What to produce –
Write the next paragraphs of the news report below on the bonus-recoupment terms in GlaxoSmithKline's corporate integrity agreement, picking up after its final sentence.

Extract provided –

########

Featured Health Business Daily Story, July 20, 2012

Glaxo Must Withdraw Bonuses From Employees Who Cross Over the Line

Reprinted from REPORT ON MEDICARE COMPLIANCE, the nation's leading source of news and strategic information on Medicare compliance, Stark and other big-dollar issues of concern to health care compliance officers.

By Nina Youngstrom, Managing Editor
July 9, 2012Volume 21Issue 25

For the first time, the HHS Office of Inspector General has imposed a corporate integrity agreement (CIA) that requires a company — in this case, GlaxoSmithKline — to take away bonuses from noncompliant employees. The CIA, which is part of GlaxoSmithKline’s $3 billion fraud settlement, includes an “executive financial recoupment program” that puts three years of performance pay at risk of forfeiture if executives or their subordinates engage in “significant misconduct.”

########

Dataset excerpts –

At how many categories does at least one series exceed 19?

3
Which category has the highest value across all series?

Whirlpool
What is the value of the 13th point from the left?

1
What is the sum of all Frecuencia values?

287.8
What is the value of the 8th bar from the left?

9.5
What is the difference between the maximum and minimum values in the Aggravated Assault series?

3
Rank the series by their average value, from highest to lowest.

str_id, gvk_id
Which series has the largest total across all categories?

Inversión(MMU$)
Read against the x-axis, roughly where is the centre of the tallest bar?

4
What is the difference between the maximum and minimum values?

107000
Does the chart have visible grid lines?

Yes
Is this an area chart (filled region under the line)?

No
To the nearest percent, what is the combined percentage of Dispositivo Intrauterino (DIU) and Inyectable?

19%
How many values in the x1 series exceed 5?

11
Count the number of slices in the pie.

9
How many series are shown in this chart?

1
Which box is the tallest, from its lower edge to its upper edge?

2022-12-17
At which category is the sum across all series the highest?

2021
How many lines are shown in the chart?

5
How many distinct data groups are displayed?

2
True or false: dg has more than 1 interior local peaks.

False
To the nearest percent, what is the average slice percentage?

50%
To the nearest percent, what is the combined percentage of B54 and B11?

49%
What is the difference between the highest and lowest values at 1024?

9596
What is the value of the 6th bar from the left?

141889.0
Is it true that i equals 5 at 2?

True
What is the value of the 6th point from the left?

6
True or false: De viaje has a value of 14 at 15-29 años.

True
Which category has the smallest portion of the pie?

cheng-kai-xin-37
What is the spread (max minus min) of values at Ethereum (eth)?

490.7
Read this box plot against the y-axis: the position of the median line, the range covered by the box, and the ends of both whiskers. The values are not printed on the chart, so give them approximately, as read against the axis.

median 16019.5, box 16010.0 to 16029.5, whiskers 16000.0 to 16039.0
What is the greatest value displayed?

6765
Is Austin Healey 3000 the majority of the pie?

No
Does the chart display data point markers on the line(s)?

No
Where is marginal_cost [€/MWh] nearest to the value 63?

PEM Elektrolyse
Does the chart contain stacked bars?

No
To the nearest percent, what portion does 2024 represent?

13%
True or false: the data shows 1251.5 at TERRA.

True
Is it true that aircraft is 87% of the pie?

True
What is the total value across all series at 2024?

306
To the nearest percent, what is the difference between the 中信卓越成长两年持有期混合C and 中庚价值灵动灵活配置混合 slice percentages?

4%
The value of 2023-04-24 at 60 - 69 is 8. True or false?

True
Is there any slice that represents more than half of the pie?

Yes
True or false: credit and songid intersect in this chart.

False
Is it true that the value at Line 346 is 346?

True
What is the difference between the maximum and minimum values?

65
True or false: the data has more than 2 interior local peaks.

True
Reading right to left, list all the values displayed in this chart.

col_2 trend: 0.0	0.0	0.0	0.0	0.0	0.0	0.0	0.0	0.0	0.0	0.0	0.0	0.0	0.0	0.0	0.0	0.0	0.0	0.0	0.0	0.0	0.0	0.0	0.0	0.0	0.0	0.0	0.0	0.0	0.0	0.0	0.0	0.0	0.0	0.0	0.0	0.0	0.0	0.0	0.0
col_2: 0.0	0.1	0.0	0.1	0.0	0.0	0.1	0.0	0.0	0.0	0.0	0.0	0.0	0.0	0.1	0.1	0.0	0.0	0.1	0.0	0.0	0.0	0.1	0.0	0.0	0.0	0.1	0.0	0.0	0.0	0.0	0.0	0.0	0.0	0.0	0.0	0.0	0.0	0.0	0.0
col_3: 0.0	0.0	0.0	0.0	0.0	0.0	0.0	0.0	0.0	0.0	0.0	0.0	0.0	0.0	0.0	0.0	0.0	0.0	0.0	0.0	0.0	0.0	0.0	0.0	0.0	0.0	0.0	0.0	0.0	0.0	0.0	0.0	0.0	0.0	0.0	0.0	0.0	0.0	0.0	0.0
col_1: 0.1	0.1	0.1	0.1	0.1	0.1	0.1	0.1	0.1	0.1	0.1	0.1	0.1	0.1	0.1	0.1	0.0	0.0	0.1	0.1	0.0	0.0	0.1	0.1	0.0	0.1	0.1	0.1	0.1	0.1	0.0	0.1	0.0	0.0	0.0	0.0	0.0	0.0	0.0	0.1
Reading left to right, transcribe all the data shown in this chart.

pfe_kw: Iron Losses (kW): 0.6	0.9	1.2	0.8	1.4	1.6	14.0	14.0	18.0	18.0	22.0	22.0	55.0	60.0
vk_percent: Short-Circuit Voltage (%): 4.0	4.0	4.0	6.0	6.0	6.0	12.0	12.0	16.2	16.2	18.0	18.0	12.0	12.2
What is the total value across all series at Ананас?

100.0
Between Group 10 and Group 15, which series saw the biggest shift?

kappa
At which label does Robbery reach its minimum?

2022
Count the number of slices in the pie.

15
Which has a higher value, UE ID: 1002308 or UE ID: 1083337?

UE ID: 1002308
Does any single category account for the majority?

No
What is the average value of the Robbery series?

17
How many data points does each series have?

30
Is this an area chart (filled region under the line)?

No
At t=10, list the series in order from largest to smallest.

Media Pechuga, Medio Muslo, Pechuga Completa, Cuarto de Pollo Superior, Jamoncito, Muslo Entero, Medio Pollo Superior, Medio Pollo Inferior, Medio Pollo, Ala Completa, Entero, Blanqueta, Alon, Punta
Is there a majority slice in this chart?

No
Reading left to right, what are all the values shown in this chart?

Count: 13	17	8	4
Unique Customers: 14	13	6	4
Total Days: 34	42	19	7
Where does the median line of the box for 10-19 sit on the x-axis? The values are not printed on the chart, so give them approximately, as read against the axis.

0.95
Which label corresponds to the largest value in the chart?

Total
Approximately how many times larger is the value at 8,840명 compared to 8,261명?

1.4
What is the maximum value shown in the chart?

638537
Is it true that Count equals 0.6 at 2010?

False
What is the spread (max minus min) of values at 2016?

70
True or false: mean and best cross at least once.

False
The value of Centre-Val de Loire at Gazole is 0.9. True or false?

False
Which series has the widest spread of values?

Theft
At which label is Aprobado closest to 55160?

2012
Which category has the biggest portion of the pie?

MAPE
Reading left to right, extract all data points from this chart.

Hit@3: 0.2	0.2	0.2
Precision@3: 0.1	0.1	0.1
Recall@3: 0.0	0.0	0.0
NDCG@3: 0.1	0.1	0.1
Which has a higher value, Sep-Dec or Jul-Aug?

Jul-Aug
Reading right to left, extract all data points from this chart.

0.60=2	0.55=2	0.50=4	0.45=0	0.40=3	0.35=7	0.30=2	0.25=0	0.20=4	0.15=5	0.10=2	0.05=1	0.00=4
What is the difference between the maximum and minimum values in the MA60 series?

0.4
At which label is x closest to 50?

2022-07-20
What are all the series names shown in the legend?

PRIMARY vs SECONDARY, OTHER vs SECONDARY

########

Result for this task –
GlaxoSmithKline agreed to plead guilty to three counts in the criminal information and resolve false claims allegations in what the Department of Justice called “the largest health fraud settlement in U.S. history,” according to its July 2 announcement. The pharmaceutical giant pleaded guilty to two counts of introducing misbranded drugs, Paxil and Wellbutrin, into interstate commerce and one count of failing to report safety data about Avandia to the Food and Drug Administration. GlaxoSmithKline also settled false claims allegations relating to the promotion of certain drugs for off-label uses and paying kickbacks to physicians to prescribe certain drugs (see story, p. 4). GlaxoSmithKline denied liability in the settlement.

In addition to the enormous fines, GlaxoSmithKline is bound by the terms of a five-year CIA and what the OIG calls its “novel” provisions. GlaxoSmithKline is essentially required to put its executives’ money where their mouths are. If they repeat the kind of behavior that got the company in trouble, they will lose large chunks of their paychecks.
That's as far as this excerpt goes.